Violências e Morte



VIOLÊNCIAS E MORTE

Nas sociedades atuais, a perplexidade diante das formas de manifestação das violências tem suscitado diversas discussões e proposições, muitas vezes, impulsionadas pela comoção pública que a espetacularização midiática e o discurso policial imprimem no imaginário social.
Quando tais manifestações resultam em mortes, a sensação latente de insegurança entre os urbanautas tende a se materializar e, de certa forma, a intermediar as relações sociais cotidianas. Ou seja, temos a sensação de que as violências estão disseminadas em tudo e todos. Nesse sentido, penso ser oportuno discutirmos a questão de como é vista e sentida a banalização do fenômeno das violências, através das mudanças sociais ocorridas em relação à experiência da morte (Koury, 2003).
Empiricamente, tem-se observado que o grau de visibilidade midiática afeta de modo significativo o fato de se ter ou não uma maior sensibilidade às manifestações de violências. Com isso, a banalização evidenciada pela morte faz com que sejamos tentados a exigir cada vez mais rigor punitivo – mito da pena de morte - e menor intolerância com as práticas de violências que resultem em morte.
Historicamente, o mais importante e significante tipo de morte para os seres humanos é a morte de um dos seus. Todavia, o comportamento urbano brasileiro atual diante das violências, parece, está sendo moldado sob novos códigos nas práticas de sociabilidade. Em casa ou na rua, temos a sensação de que as violências estão sempre a nos rodear prontas para o bote.
Nesse sentido, o medo da morte estabelece uma tensão entre os espaços públicos e privados. A falta de expressões sociais de solidariedade tende a dar lugar a uma fragmentação acelerada das esferas de vida social. O isolamento em pequenos feudos restringem os contatos sociais e limitam as interações individuais e coletivas.
O medo da morte, a indiferença e o fingimento com a dor do outro vitimizado, como elementos de um economia moral do sofrimento, tende a fomentar a individualização. Nesse sentido, “as regras sociais parecem passar a vigorar apenas no sentido mercantil, através do individualismo que nega a individuação como processo interativo da pessoa na sociedade” (Koury, 2003).
Segundo Norbert Elias (1990 e 1993), a repressão à emoção foi o elemento-chave na constituição da civilização moderna, pois as bases da sua sociabilidade avançou através de “uma conspiração do silêncio”. Isto significa que, de certa maneira, a modernidade confina na pessoa suas emoções, banindo-as do social “para o reino do segredo”.
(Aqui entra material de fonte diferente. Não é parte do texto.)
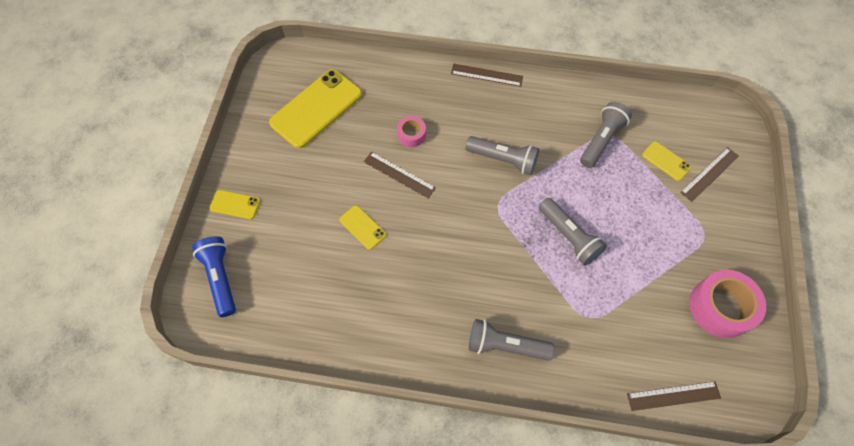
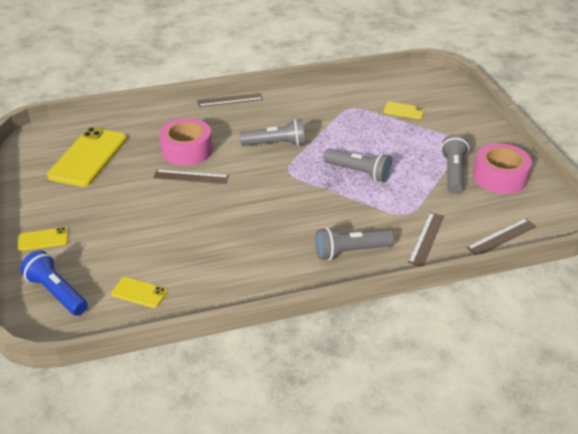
camera: 25 degrees left, 25 degrees down
yellow phone [339,205,386,250] -> yellow phone moved to [111,277,167,308]
pink tape [397,116,426,147] -> pink tape [159,118,212,166], size x1.88
grey flashlight [580,102,632,168] -> grey flashlight moved to [441,134,469,194]
brown ruler [680,147,739,202] -> brown ruler moved to [408,212,444,266]

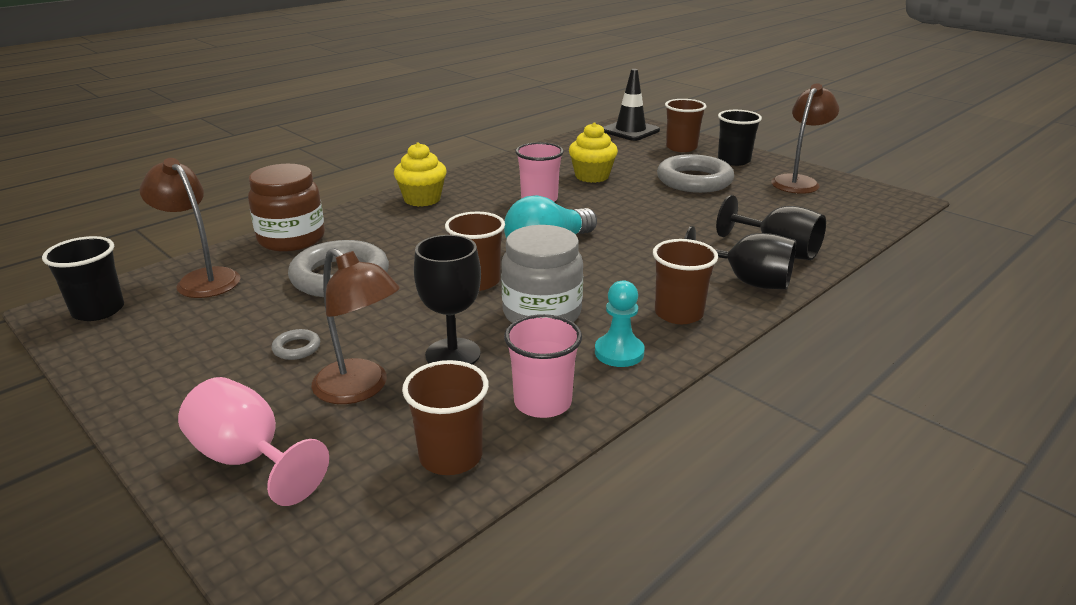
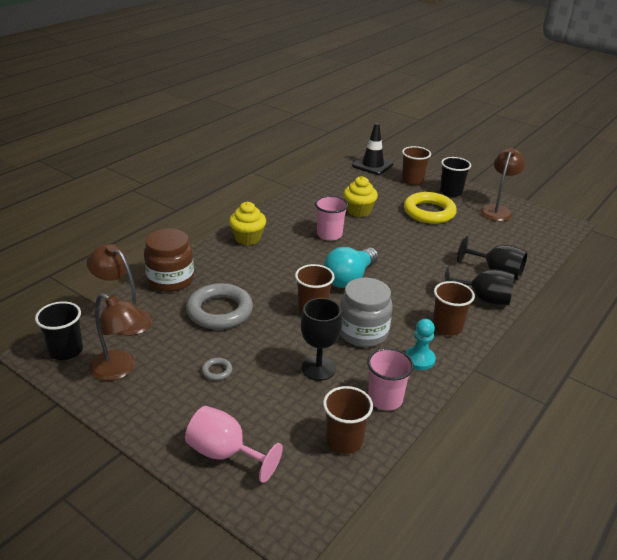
camera: 10 degrees left, 5 degrees up
brown lamp [312,248,400,404] -> brown lamp moved to [89,293,144,381]
grey ring [657,154,734,193] -> yellow ring [404,192,457,224]

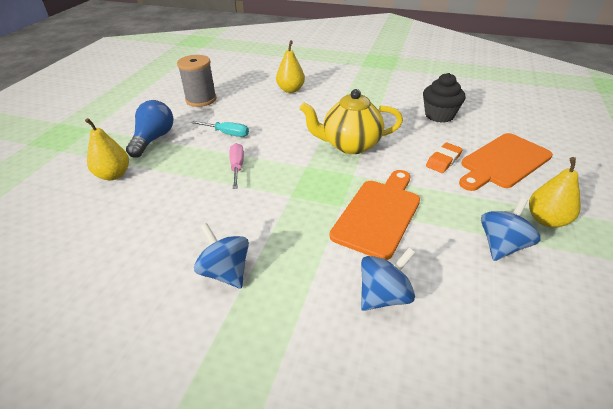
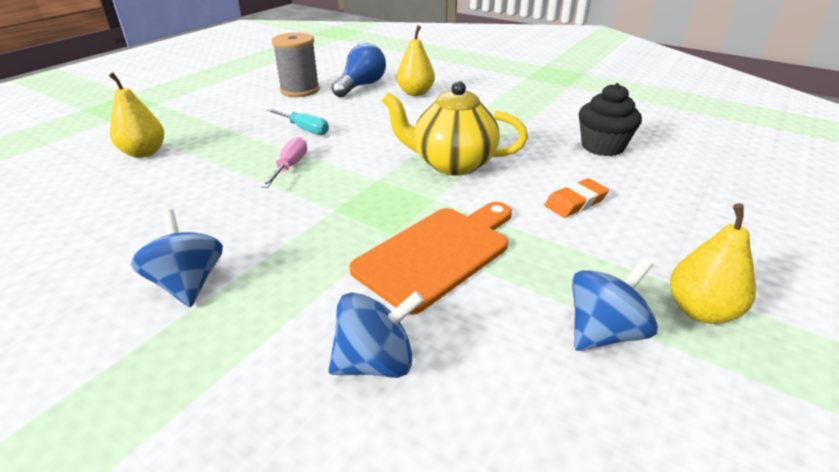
camera: 15 degrees right, 5 degrees down
blue light bulb [126,100,173,158] -> blue light bulb moved to [331,43,386,98]
orange cutting board [459,133,553,191] -> none

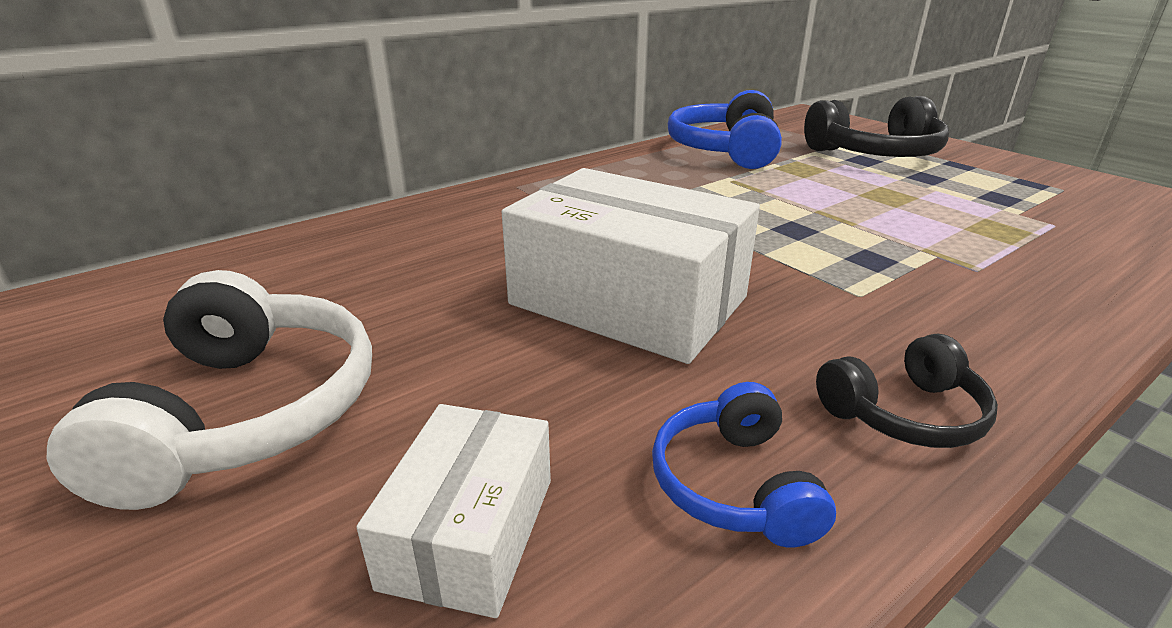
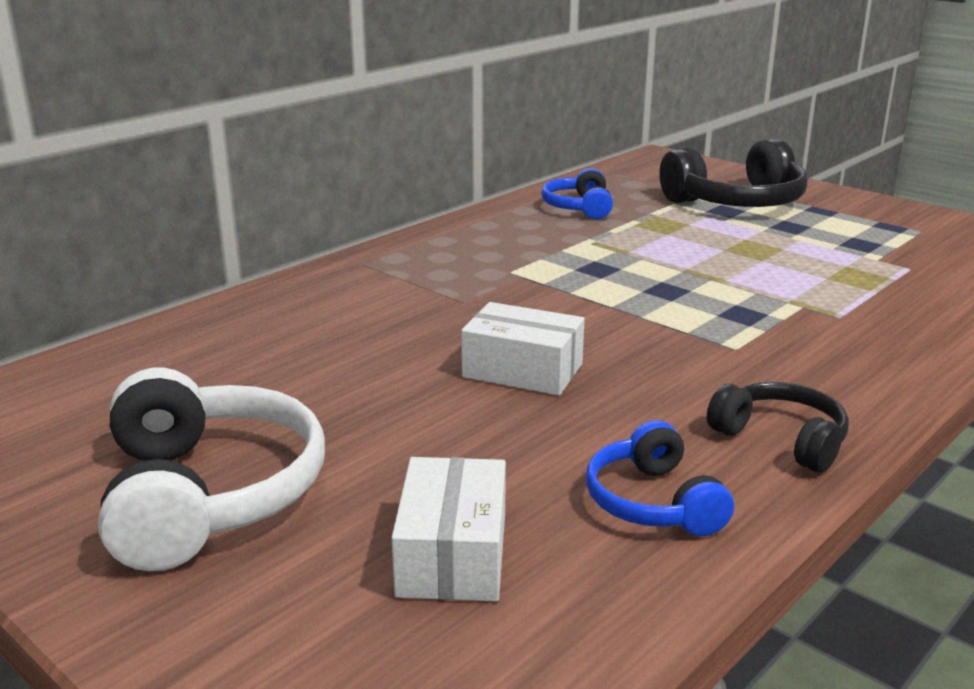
camera: 10 degrees left, 5 degrees down
white box [502,168,760,364] -> white box [461,302,585,396], size x0.54
blue headphones [668,90,782,169] -> blue headphones [541,168,613,219], size x0.57
black headphones [816,333,998,448] -> black headphones turned 105 degrees counterclockwise [707,382,849,473]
Para Koury (2003), socialmente, parece, a tendência da nova sensibilidade emergente no Brasil de negar a morte e o sofrimento pela morte na esfera social vem sendo feita através de uma ênfase na morte como código norteador e ameaçador atrás das regras sociais, que as violências, por sua vez, dinamizam no cotidiano.
Nesse sentido, quanto mais afastada e constrangida se encontra a pessoa das discussões sobre a morte e as violências no cotidiano, quanto mais a subjetividade diante do matar e do morrer for tratada como problema pessoal, íntimo e não social, como indizível, mais o individualismo parece comandar os destinos individuais. O que tende a enfatizar a naturalização e o anonimato da morte, como desilusão e como código básico de conduta social, além de acelerar uma fragmentação de sentimentos coletivos a favor da contenção das violências criminosas.